Begitu persenjataan selesai, di lorong depan muncullah gelombang pertama pasukan mesin menyerang. Begitu bertemu, berondongan laser deras seperti hujan langsung menyapu ke arahnya.
"Begitu cepat aku sudah dianggap ancaman besar? Berarti di ruang kendali ada 'otak' yang bisa menilai tingkat bahayaku," pikir Chu Feng. Tatapannya tajam berkilat. Menghadapi hujan laser itu, ia hanya mengangkat telapak tangan, seketika perisai pelindung gelap-merah muncul di tangannya. Sinar laser yang menghantam hanya menghasilkan suara mendesis tiada henti.
Begitu tembakan berhenti, tubuh Chu Feng seketika berubah menjadi kilatan cahaya, bagai ksatria menerobos ribuan pasukan. Dua bilah pedang merah menyala di tangannya, kilatan tajamnya tak tertahankan, menari cepat dan kejam. Dalam hitungan detik, semua pasukan mesin di situ tumbang tanpa perlawanan.
"Pasukan mesin tingkat nol seperti ini, sudah bukan ancaman bagiku," ujar Chu Feng dingin sambil menatap mayat-mayat mesin di lantai. Ia berbalik ke lorong lain, tepat saat gelombang kedua pasukan mesin hendak memasuki jangkauan tembak. Namun, ia sudah lebih dulu bergerak dan menyerang.
Dengan serangan secepat badai, tak satu pun pasukan mesin mampu bertahan dari tebasan Chu Feng. Semuanya musnah tanpa kecuali.
"Tepuk! Tepuk! Tepuk!" Tiba-tiba, di tengah suasana hening, terdengar suara tepuk tangan yang jelas. Seorang wanita jelita, dengan aura memikat nan jahat, muncul dari sudut ruangan. Ia mengenakan zirah perak berkilau, kepingan logam seperti sisik ikan menutup tubuh ramping dan indahnya, membuatnya tampak seperti putri duyung yang menggoda.
"Kau sangat kuat. Berminat jadi pria milikku?" Wanita berzirah perak itu melangkah mendekat dengan gerak tubuh lentur penuh godaan. Wajahnya tertutup lempengan perak, namun dengan bentuk tubuh seperti itu, hampir pasti ia adalah wanita cantik.
Tapi Chu Feng hanya tersenyum.
"Bagaimana kalau aku saja yang jadi wanitamu? Bukankah kau akan senang sekali?" Wanita berzirah perak itu membalas dengan suara lembut menggoda. "Tapi, untuk jadi pria milikku, kau harus menikmati kenikmatan jatuh bersamaku. Setelah aku mengubahmu, kau akan jadi milikku."
"Mutan yang memburuk biasanya punya cacat besar," kali ini Chu Feng menanggapi dengan tawa sinis. "Tak tahu, seberapa cantik kau sebenarnya? Berani lepas topengmu? Atau lebih baik, buka semua pakaianmu, biar kulihat, apakah kau memang pantas menggoda aku?"
"Hmm," wanita itu termenung sejenak, lalu dengan nada serius berkata, "Aku putuskan, aku tidak akan mengubahmu jadi temanku. Aku akan membunuhmu!"

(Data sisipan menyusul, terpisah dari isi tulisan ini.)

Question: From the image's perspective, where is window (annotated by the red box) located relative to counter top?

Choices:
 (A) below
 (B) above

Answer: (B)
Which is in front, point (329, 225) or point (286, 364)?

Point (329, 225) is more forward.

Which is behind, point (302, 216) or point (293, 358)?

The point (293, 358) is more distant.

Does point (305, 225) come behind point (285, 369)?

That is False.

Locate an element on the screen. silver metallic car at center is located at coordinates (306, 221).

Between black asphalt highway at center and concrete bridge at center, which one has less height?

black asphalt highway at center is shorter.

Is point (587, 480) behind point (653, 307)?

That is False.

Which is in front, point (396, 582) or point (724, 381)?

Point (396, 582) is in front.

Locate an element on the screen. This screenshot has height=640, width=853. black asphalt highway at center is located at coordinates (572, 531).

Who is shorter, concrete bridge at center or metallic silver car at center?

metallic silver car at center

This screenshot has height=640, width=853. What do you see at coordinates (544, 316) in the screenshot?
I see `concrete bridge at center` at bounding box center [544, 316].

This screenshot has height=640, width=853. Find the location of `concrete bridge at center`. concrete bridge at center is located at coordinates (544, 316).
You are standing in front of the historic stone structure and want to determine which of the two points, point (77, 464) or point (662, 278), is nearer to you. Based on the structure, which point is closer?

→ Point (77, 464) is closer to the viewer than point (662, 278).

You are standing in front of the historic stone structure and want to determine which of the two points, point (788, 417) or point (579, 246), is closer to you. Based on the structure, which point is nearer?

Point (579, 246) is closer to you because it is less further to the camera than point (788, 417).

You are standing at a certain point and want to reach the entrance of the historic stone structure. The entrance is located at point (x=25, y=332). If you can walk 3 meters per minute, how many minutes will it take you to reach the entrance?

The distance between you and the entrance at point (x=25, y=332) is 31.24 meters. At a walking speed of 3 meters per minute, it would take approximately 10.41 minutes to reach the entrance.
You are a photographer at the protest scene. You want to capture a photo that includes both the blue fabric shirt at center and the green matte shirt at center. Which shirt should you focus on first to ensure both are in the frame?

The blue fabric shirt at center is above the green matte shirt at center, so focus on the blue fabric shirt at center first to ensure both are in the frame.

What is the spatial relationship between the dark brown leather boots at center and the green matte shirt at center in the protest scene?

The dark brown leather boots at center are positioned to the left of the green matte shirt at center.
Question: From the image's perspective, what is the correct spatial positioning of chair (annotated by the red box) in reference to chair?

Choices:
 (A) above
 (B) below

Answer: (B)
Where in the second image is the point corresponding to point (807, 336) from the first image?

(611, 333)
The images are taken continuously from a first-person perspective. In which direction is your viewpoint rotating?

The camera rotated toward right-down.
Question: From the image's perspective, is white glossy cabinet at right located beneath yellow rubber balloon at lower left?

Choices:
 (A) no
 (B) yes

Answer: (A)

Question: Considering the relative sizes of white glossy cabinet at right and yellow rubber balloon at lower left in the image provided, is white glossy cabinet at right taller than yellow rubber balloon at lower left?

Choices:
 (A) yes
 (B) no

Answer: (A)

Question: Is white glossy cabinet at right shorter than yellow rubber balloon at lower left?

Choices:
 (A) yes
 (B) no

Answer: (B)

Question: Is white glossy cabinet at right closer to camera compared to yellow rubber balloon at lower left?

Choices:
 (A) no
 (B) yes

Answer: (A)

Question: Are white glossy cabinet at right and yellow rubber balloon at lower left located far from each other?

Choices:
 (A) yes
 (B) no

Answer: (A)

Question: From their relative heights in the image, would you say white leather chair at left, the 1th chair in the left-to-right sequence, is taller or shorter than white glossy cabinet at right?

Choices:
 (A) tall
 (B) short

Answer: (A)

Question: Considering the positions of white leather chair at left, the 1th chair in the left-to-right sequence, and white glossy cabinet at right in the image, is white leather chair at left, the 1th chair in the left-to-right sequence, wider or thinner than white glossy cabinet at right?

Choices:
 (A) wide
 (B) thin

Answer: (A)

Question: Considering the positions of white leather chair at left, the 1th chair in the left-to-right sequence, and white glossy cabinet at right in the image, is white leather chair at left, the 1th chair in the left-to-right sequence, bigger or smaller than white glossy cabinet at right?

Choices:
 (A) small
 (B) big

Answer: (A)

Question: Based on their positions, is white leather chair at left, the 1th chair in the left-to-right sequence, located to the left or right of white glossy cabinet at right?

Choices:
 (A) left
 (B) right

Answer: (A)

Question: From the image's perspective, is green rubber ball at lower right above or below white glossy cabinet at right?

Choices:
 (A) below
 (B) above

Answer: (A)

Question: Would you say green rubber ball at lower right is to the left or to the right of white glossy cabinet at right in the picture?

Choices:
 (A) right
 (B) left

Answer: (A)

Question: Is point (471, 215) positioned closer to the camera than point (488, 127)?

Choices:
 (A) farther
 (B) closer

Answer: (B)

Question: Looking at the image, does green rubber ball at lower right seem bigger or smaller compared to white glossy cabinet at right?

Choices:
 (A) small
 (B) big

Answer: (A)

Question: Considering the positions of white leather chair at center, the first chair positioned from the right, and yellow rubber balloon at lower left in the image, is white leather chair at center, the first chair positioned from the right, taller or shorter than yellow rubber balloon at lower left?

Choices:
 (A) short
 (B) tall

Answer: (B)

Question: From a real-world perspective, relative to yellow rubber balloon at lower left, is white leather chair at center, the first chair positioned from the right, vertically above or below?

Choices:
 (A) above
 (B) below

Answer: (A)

Di akhir kalimat, suaranya berubah menjadi melengking gila, aura kejam bagai iblis meledak dari tubuhnya. Semua lampu energi mendadak padam, dan dalam sekejap, sosoknya melesat secepat kilat, langsung menyerang ke belakang Chu Feng. Sebuah tombak listrik menusuk ke arah belakang kepalanya.
"Cepat sekali!" Chu Feng terkejut, segera mengubah langkahnya untuk menghindari serangan, kemudian melompat mundur mengambil jarak.
Saat itulah ia melihat wanita berzirah perak itu memegang sepucuk senjata pendek yang sangat dikenalnya—itu adalah "Tombak Listrik" berkekuatan tingkat C, senjata ringan yang biasanya digunakan oleh prajurit istimewa. Artinya, wanita ini kemungkinan adalah prajurit istimewa, mungkin dulunya pelatih wanita di Universitas Bintang dan Bulan, atau kepala satuan pengawal.
"Dia baru saja bermutasi. Level evolusinya tak mungkin lebih dari satu. Tapi kemampuan mutasinya kemungkinan adalah 'energi listrik'," pikir Chu Feng sembari menganalisis kekuatan lawan dan mencari celah untuk serangan mematikan. Bagaimanapun, berada di jantung musuh, membuang waktu dan tenaga bukanlah pilihan bijak.